**Source extract**
[START]

On Wed, Jul 28, 2021 at 06:49:22PM +0900, Olaf Meeuwissen wrote:
> Hi Hendrik,
> 
> Hendrik Boom writes:
> 
> > On Tue, Jul 27, 2021 at 12:50:36PM -0400, tempforever wrote:
> >> Question: do you have /var mounted on a separate partition? I
> >> encountered some weird behavior when I attempted to do so. That is,
> >> there were files opened before the mount command was issued, resulting
> >> in some weird things like that.
> >
> > No.  /var is in the root partition, just like /
> > and their file system is /dev/mapper/VG1-jessie--root
> > This partition is the root partition.
> >
> > /usr is a separate partition, /dev/VG1/jessie-usr
> 
> Looks like you're using LVM for / and /usr.  Okay, no problem.
> 
> > And /boot is also separate, /dev/md2
> 
> That looks like your third software RAID device.  Not a problem either.
> 
> >> Hendrik Boom wrote:
> >> > well, by syslog isn't exactly missing, but ...
> >> >
> >> > Today my server was mysteriously unresponsive; that is, ssh to its IP
> >> > address did not work.
> >> >
> >> > So I went over to it, and found the screen blanl.
> >> > I tried directly into its keyboard (and yes, at this point I had checked
> >> > that that power was on and the relevant cables were connected.
> >> > No luck.
> >> >
> >> > I finally rebooted it.  (A convenience that's easy to do when it's
> >> > physically in your living room).
> >> >
> >> > It rebooted cleanly, recovered its file systems (quite easy 'cause the
> >> > ones I use are EXT4, although there is a Reiser filesystem lurking
> >> > somewhere too), and requested a login on its console screen.
> >> >
> >> > And after that, ssh'ing into it worked again.
> >> >
> >> > Now this has happened before, about a month ago.
> >> >
> >> > I decided to investigate and started by looking into /var/log/syslog.
> >> >
> >> > Which was full of entried from May, none from this month.
> >> > And yes, it knows the date is Tue Jul 27 12:19:45 EDT 2021.

[END]

**Request 1**
Reproduce everything in the unresponsive-server email thread from "On Wed, Jul" down to "things like that.", with no changes.
**Request 2**
Continue the email thread about the server's missing syslog entries, starting right after its final line.

**Given information**
[START]

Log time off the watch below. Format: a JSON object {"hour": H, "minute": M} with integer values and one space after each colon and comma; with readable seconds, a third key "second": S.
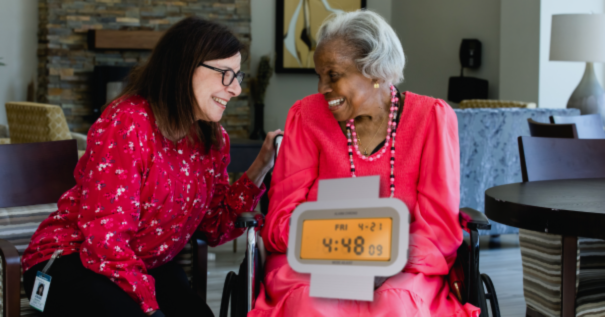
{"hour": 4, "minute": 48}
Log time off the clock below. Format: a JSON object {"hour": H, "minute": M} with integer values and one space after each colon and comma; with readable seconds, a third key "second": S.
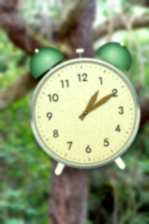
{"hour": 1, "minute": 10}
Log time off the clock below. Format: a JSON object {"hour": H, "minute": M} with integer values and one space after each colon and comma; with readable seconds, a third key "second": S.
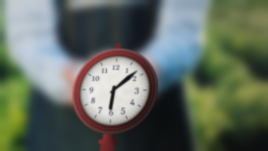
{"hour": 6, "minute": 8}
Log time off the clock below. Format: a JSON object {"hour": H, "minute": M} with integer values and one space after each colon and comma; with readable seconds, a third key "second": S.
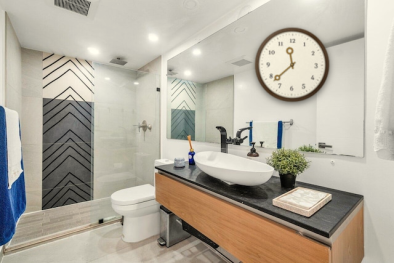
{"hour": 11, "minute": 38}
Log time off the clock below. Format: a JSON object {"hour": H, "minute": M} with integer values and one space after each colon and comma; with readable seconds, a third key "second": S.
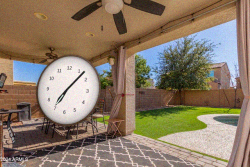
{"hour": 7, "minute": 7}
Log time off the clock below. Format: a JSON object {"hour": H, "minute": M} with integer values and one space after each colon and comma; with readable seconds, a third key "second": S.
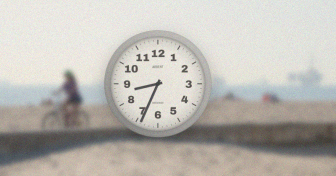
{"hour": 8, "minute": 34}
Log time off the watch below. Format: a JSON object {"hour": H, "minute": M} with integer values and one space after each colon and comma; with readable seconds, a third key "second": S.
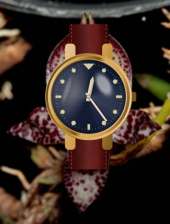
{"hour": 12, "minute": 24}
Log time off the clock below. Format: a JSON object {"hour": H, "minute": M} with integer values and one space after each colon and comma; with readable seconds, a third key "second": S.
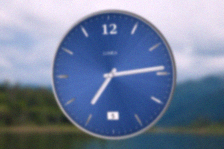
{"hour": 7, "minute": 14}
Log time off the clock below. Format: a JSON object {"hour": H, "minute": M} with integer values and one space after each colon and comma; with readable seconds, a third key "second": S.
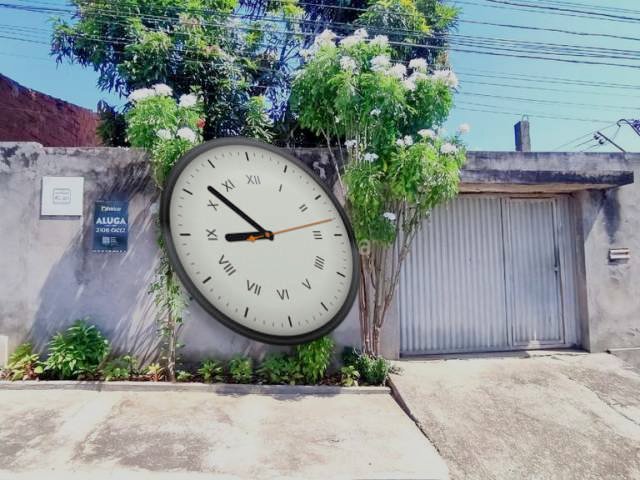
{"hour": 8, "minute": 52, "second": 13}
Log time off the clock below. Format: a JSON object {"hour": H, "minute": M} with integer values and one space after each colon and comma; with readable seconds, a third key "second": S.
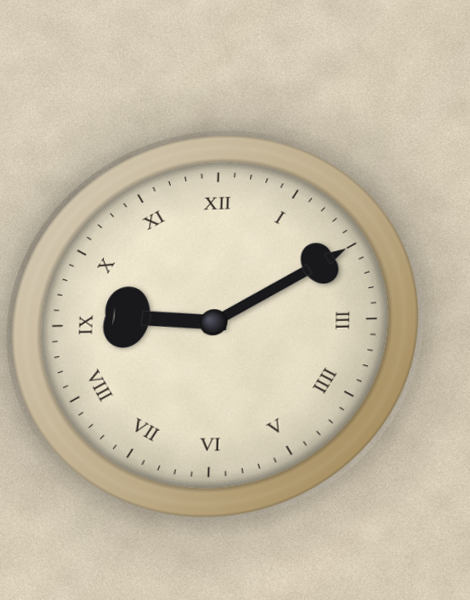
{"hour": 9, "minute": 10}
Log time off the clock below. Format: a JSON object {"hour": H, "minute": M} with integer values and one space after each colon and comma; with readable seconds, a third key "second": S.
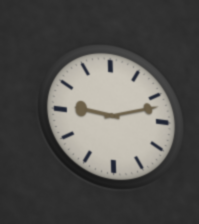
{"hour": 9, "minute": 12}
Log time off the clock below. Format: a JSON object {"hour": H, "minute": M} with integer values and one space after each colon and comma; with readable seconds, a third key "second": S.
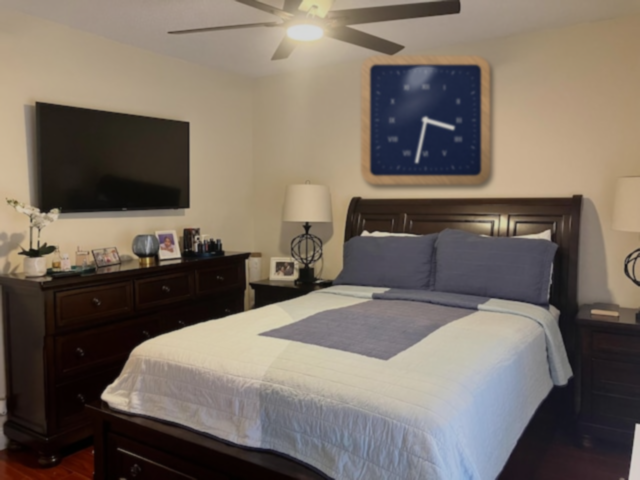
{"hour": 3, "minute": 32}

[END]
[START]

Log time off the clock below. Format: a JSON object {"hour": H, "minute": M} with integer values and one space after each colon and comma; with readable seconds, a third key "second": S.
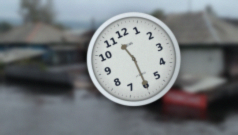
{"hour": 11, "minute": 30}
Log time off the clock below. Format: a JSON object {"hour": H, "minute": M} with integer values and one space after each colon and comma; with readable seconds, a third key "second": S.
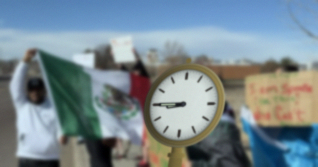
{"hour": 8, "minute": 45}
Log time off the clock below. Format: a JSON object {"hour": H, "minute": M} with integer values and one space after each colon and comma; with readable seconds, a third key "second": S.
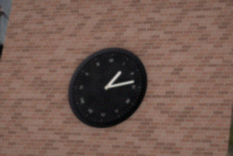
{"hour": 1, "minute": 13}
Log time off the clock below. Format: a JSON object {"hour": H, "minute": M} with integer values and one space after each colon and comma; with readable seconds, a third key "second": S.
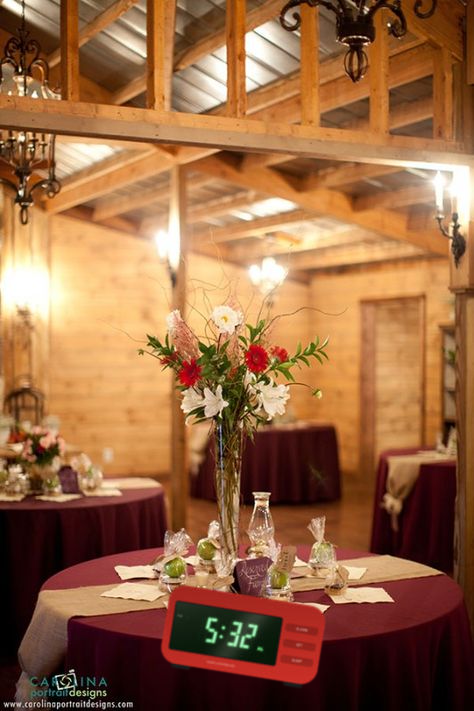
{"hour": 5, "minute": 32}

[END]

**Task answer 1**
On Wed, Jul 28, 2021 at 06:49:22PM +0900, Olaf Meeuwissen wrote:
> Hi Hendrik,
> 
> Hendrik Boom writes:
> 
> > On Tue, Jul 27, 2021 at 12:50:36PM -0400, tempforever wrote:
> >> Question: do you have /var mounted on a separate partition? I
> >> encountered some weird behavior when I attempted to do so. That is,
> >> there were files opened before the mount command was issued, resulting
> >> in some weird things like that.

**Task answer 2**
> >> >
> >> > I did a ls -l on syslog*
> >> >
> >> > april:~# ls -l /var/log/syslog*
> >> > -rw-r----- 1 root adm  734459 May 17  2013 /var/log/syslog
> >> > -rw-r----- 1 root adm 1197017 May 17  2013 /var/log/syslog.0
> >> > -rw-r----- 1 root adm   79876 May 13  2013 /var/log/syslog.1.gz
> >> > -rw-r----- 1 root adm  127547 May 12  2013 /var/log/syslog.2.gz
> >> > -rw-r----- 1 root adm   51821 May 10  2013 /var/log/syslog.3.gz
> >> > -rw-r----- 1 root adm   44679 May  9  2013 /var/log/syslog.4.gz
> >> > -rw-r----- 1 root adm   46240 May  8  2013 /var/log/syslog.5.gz
> >> > -rw-r----- 1 root adm   41297 May  7  2013 /var/log/syslog.6.gz
> >> > april:~#
> 
> When you say "full of entries from May", I assume you mean May 2013.

I mean May.  The entries do not mention the year.  I presume they are from 
2013, since that is 
consistent with the date on the file.
In any case, the entries cannot be current, because then they would be from 
July.

> 
> >> > It looks like nothing has been written to syslog for the last eight
> >> > years!
> 
> Silly question perhaps, but do you have a system-log-daemon installed?
> 
>   dpkg-query -W | grep syslog
> 
> should tell you.  The most likely one to be installed in rsyslog, IIRC.

Look like I don't!

april:~# dpkg-query -W | grep syslog
libparse-syslog-perl    1.10-2
april:~#

Guess it's time to install rsyslog.

> 
> If you have, is it started at boot time *and* has it been configured to
> actually log anything?  For rsyslog, in the default setup, the answer is
> yes for both of these questions.

And installing it as a package should give me that default set-up.

> 
> >> > And in all that time I hadn't noticed.
> >> >
> >> > It is still running ascii, by the way.  I'm pretty sure ascii wasn't
> >> > around yet in 2013, back when I was still running Debian.
> 
> That seems to imply you migrated from Debian to Devuan.
> When you migrated, was there anything that might have prevented your
> system from keeping a daemon that processes log messages?
> 
> >> > So why no system log?
> 
> Maybe your Debian setup only had systemd installed, no rsyslog, and
> when you migrated, no system-log-daemon was found to be needed?

I did not have systemd installed.  I migrated in the time of Jessie,
before systemd became hard to avoid.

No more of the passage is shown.